**SET TASKS:**
a) In the terrarium build account, how would you say "I’m seriously considering removing it altogether." in Spanish?
b) In the terrarium build account, what material did George suggest using in place of the cracked glass panel?
c) Continue the terrarium build account from the point where it stops.

[START QUOTED TEXT]

That forced me to build the landscape in separate pieces instead of as one structure.

 

(Landscape = the vertical structure covering three of the four interior walls, made of polyurethane foam sculpted after drying, coated with substrate and moss to simulate the base of a tropical forest — soil, wood, rocks, all of it.)

So I worked on the tank walls first, then on each glass panel (the sides and back).
I had to be careful not to “foam up” more than the top third of each panel, since the tank sits below — otherwise it wouldn’t fit back into the cabinet.

Mistake #2:
While deep in my creative “foaming frenzy,” I managed to crack one of the glass panels.

It was Friday, around 4 p.m., after a full week of measuring, cutting, foaming, siliconing — and all of it in the middle of my living room.
After a few seconds of total despair, I called my friend George from Aquadec to ask if he had replacement glass.
He didn’t, but came up with a better idea — replacing the panel with dibond (a composite material).
Perfect solution, since I was planning to cover the exterior with black film anyway, to hide the foam from view.

Long story short: by Saturday afternoon, the new panel was ready, and I could keep working through the weekend. 🙌

Mistake #3:
This one was just poor planning (and a bit of laziness 😅).
To set up the fog machine and grow lights, I needed a hole in the cabinet’s “ceiling” for the power cords to go through. IKEA didn’t think of that — so we had to make one ourselves.
Since we didn’t have a metal-cutting hole saw (and couldn’t be bothered to drive to a hardware store), Mihai used a drill and a random screw for metal that we found in the toolbox.
The result was… less than aesthetic.
I covered it with black vinyl, and luckily it’s hidden behind the TV, but I know it’s there. And it haunts me.
PS: one cutting board died during the drilling process. ⚰️

Mistake #4:
For dramatic effect (and humidity), I wanted to add a fog machine.
So I planned the setup carefully — the fogger had to sit in a water container hidden in the lower part of the terrarium, integrated into the landscape.
I passed the cable through the foam and the “infamous ceiling hole,” masked everything, and…
The result? A lot of noise for almost no fog. 😂
The fogger’s power is ridiculously low for the terrarium’s air volume — it produces a tiny puff of mist around the container and that’s it.
I’m seriously considering removing it altogether.

 


 

LESSONS LEARNED

So yes — the mistakes weren’t tragic, but avoiding them would’ve made the process way smoother and faster.
Still, I’m glad they happened — next time I’ll know better.

[END QUOTED TEXT]
[START RECORD EXTRACTS]

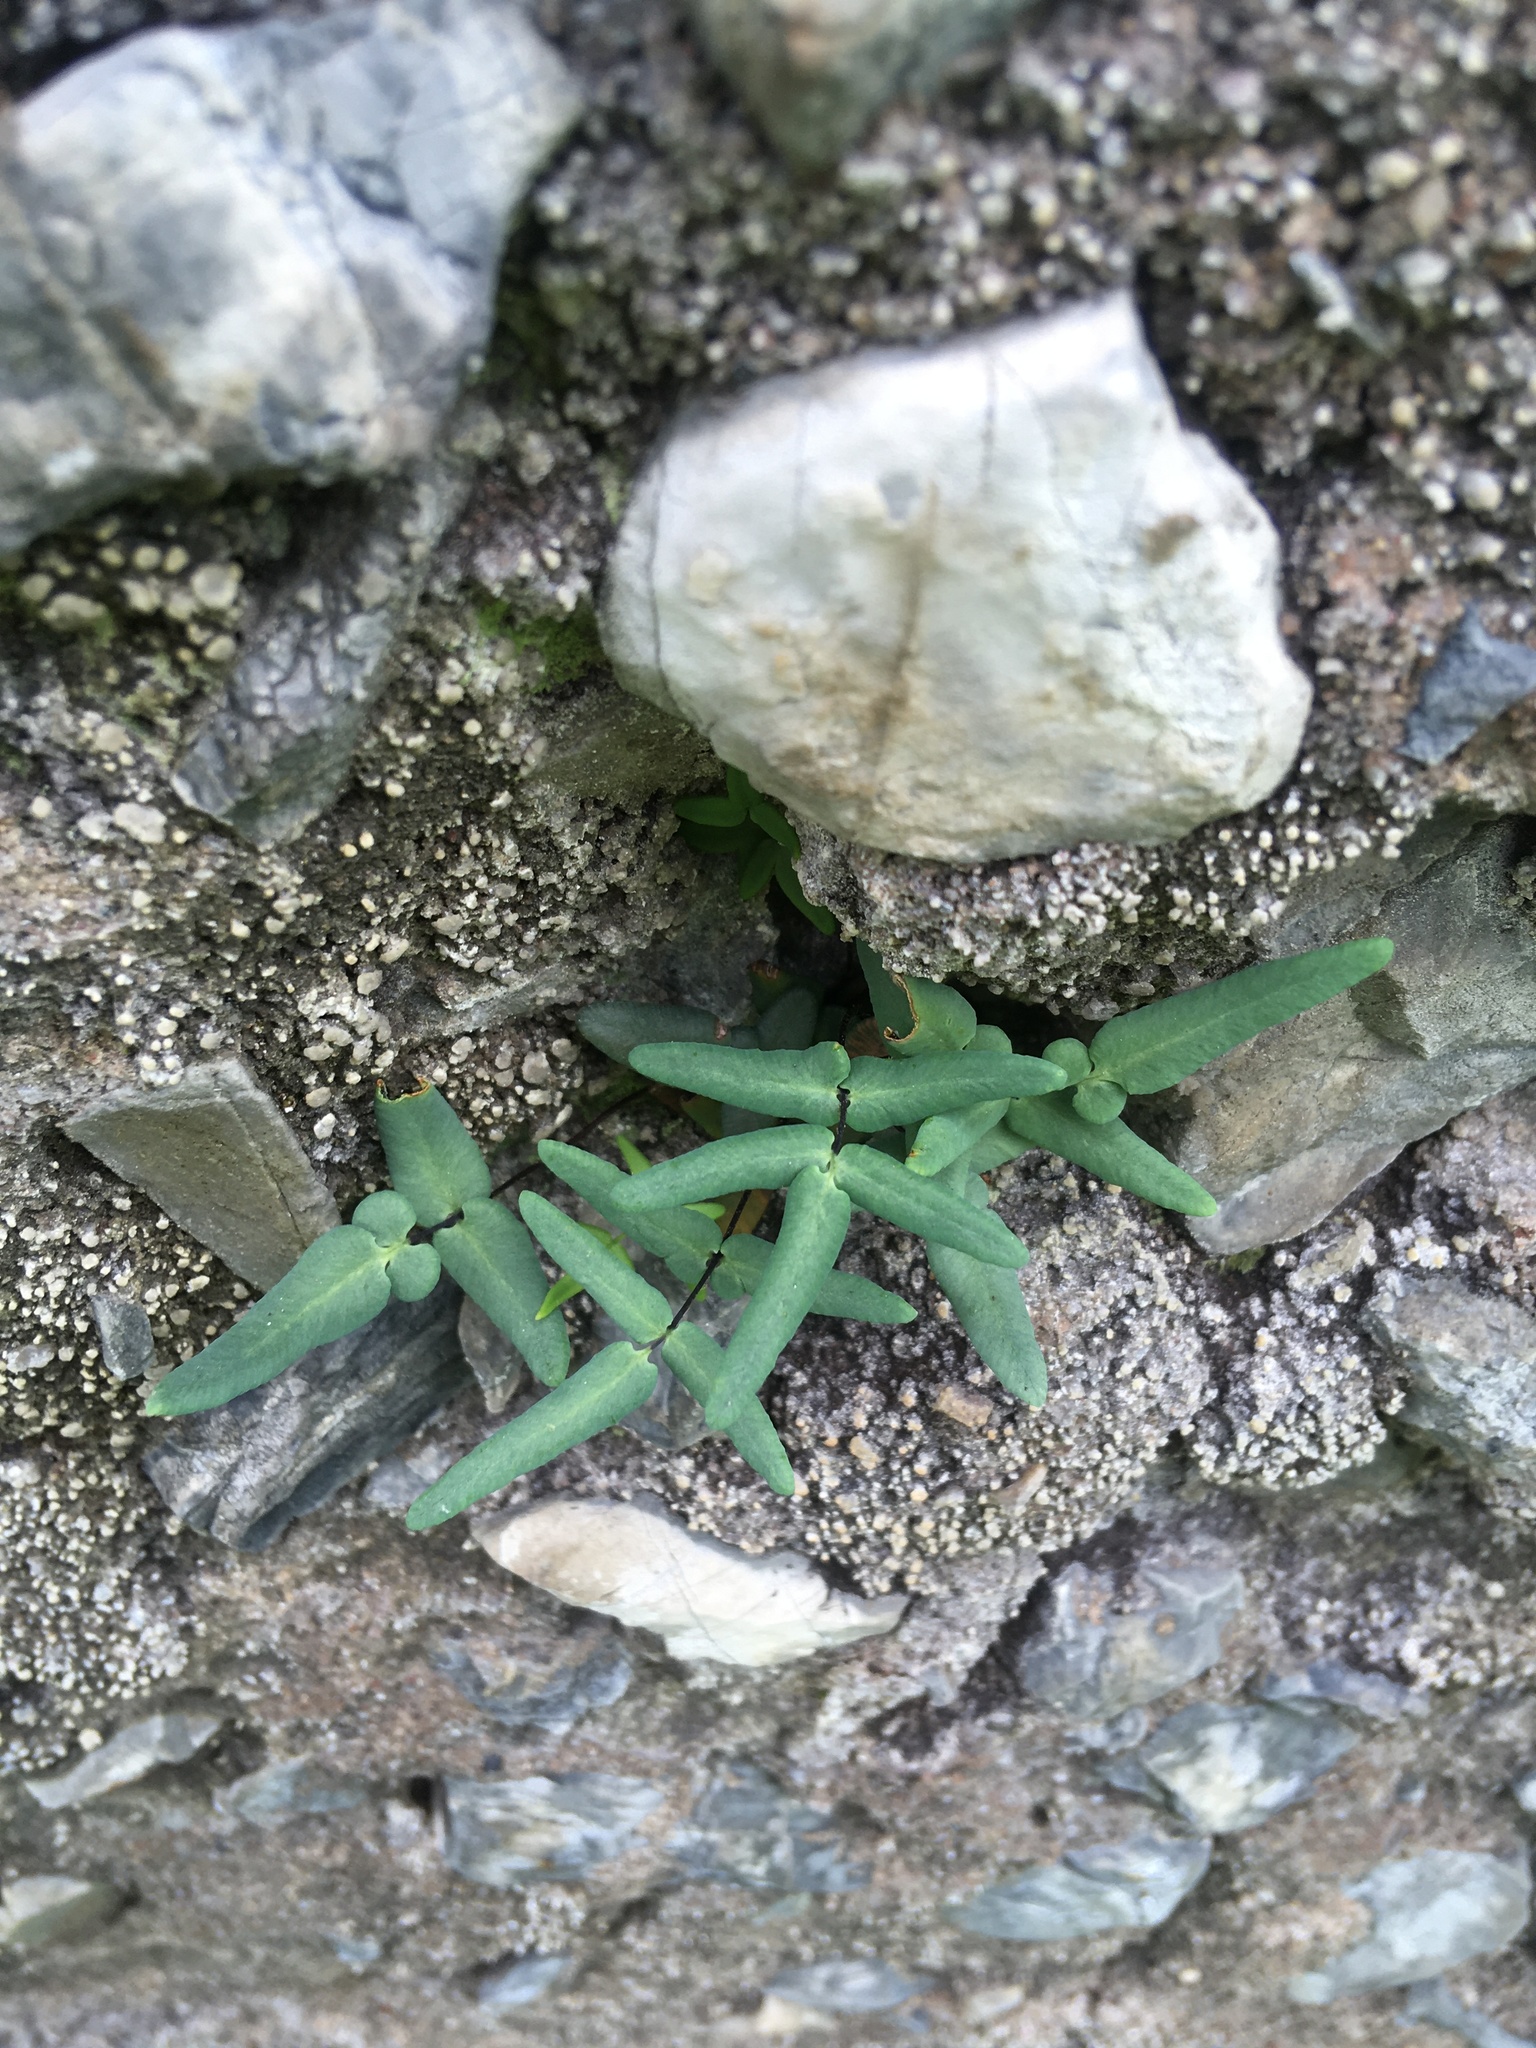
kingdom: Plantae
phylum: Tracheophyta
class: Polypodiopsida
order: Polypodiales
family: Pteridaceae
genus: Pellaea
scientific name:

[END RECORD EXTRACTS]
[START RECORD EXTRACTS]

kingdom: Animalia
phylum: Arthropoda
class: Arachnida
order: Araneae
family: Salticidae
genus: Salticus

[END RECORD EXTRACTS]
[START RECORD EXTRACTS]

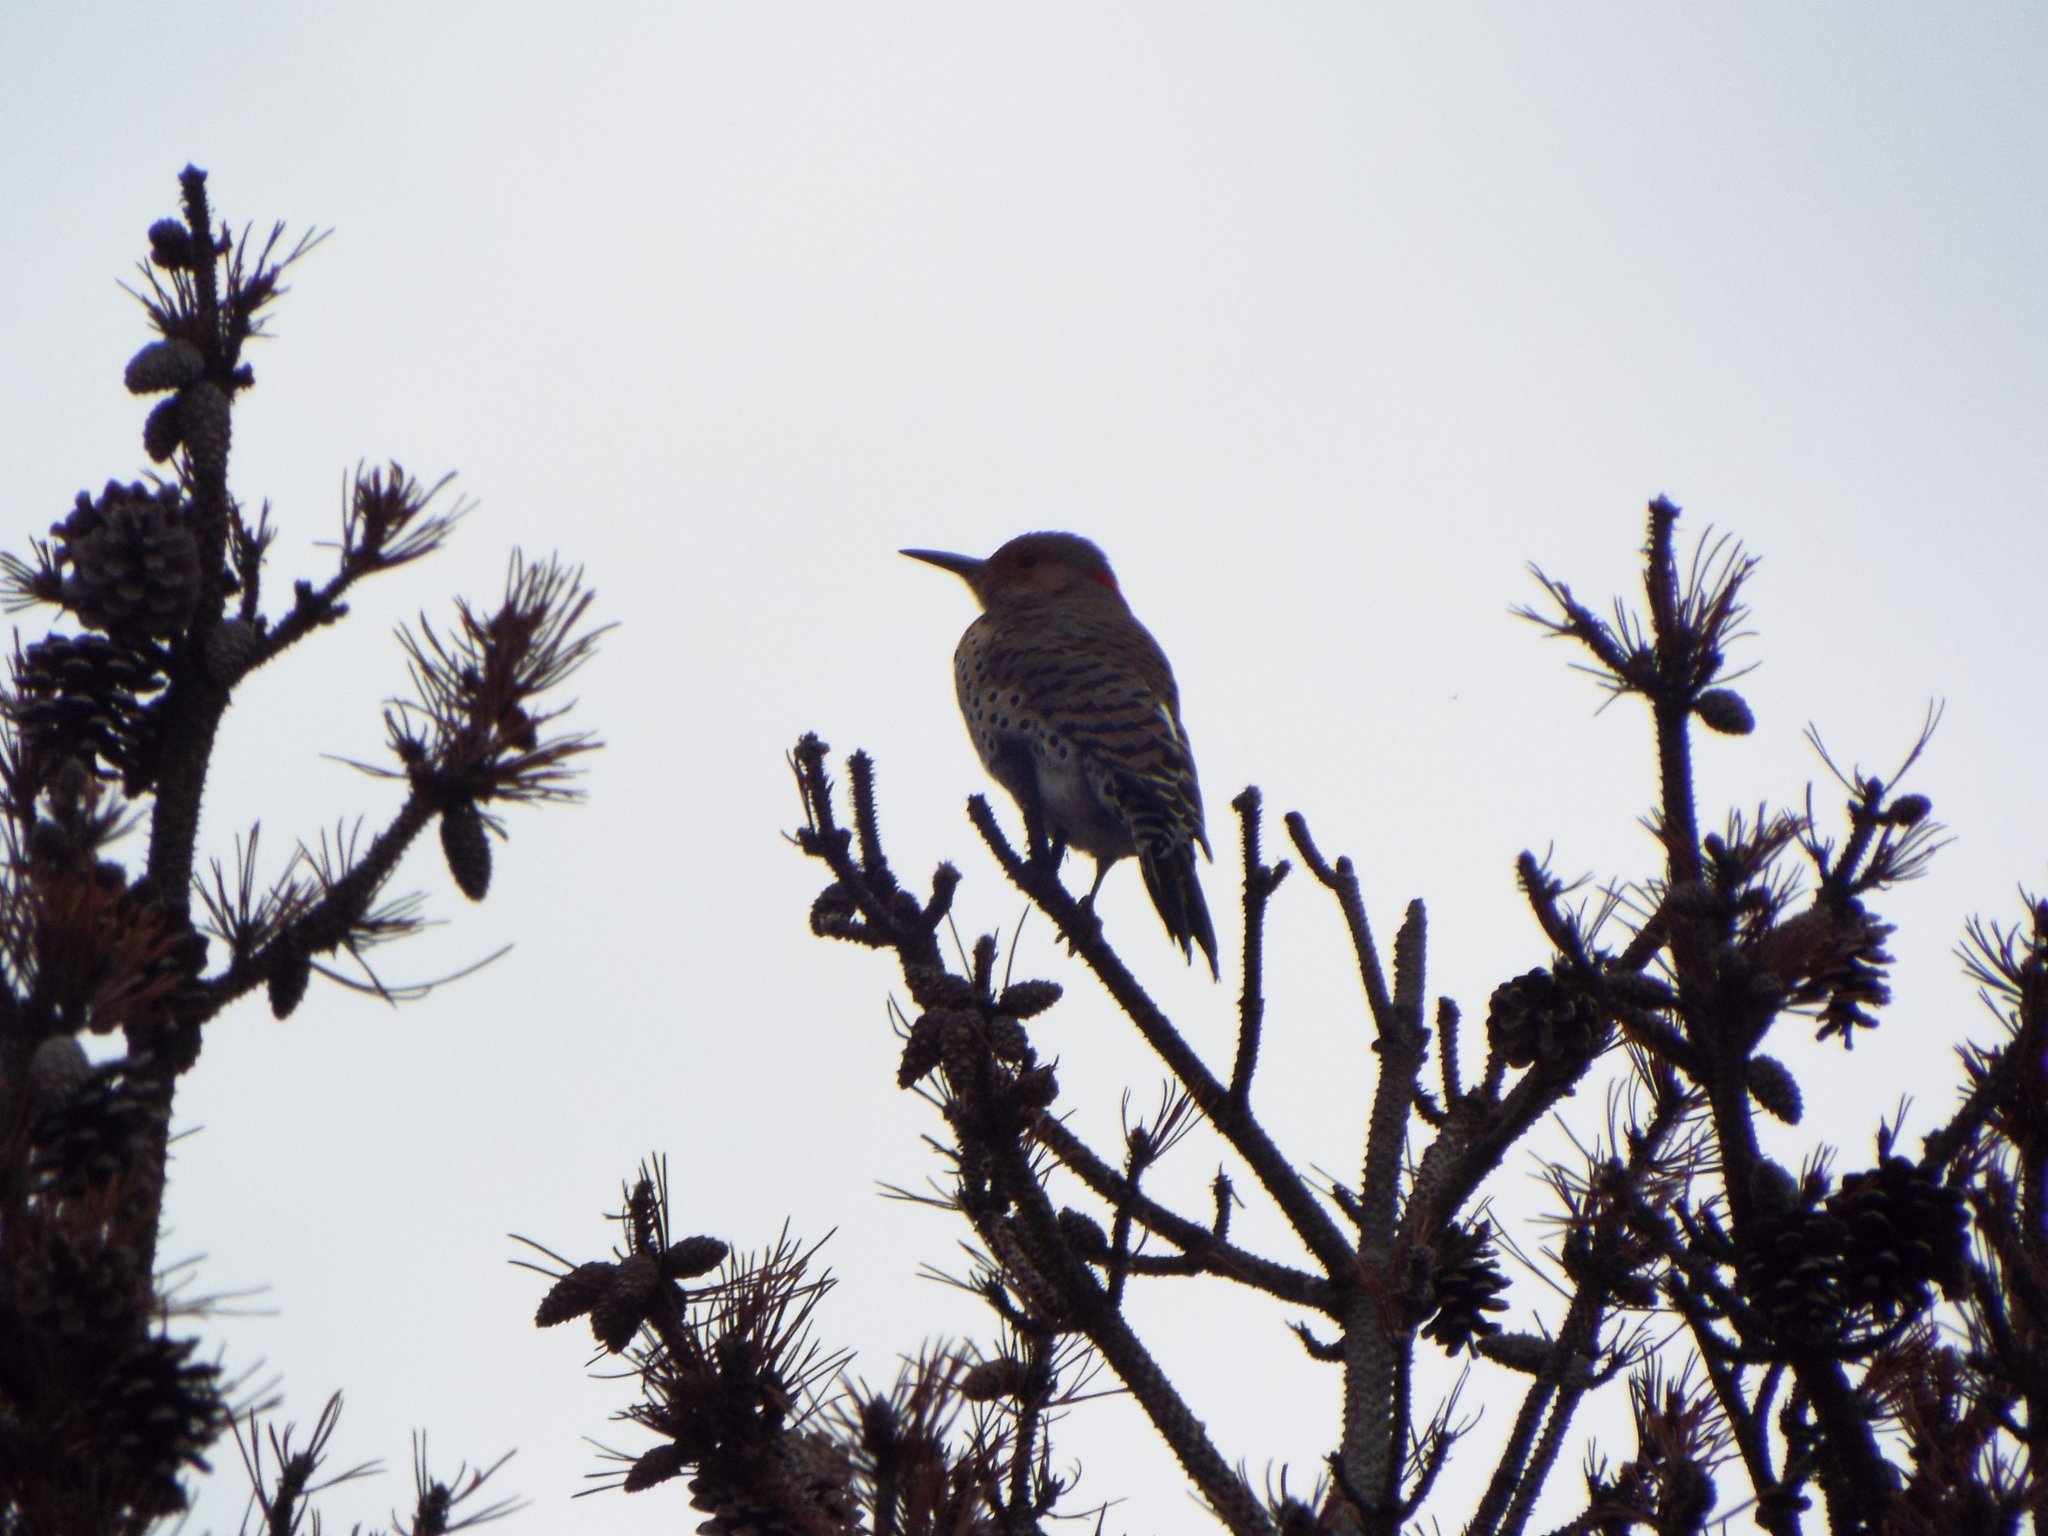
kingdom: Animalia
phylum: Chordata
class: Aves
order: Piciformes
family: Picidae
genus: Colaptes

[END RECORD EXTRACTS]

**EXPECTED RESPONSES:**
a) Estoy considerando seriamente quitarlo por completo.

b) Dibond, a composite material.

c)
🛠️ The Transformation Process

Here’s how I turned an IKEA Milsbo cabinet into a terrarium:

  • Disassembled the cabinet.

  • Covered three (out of four) vertical walls of the base tank with polyurethane foam — leaving the front panel transparent.

  • Inserted wood pieces and small pots into the foam to hold plants later on.

  • Applied black vinyl to the outside of the glass panels.

  • Replaced the broken side panel with dibond → foamed → shaped → sealed.

  • After drying, cut the foam to mimic a vertical forest wall.


Then I coated the foam generously with adhesive, pressed in cocoa peat, and let it dry.

Once all pieces were ready, I assembled the whole puzzle — placed the tank at the bottom and rebuilt the cabinet around it.
After mounting the walls and ceiling, I filled in the seams with foam, trimmed, glued, and re-coated with cocoa peat.

Then came cleaning: vacuumed all foam and peat residue, wiped down the tank with alcohol, and prepped the substrate.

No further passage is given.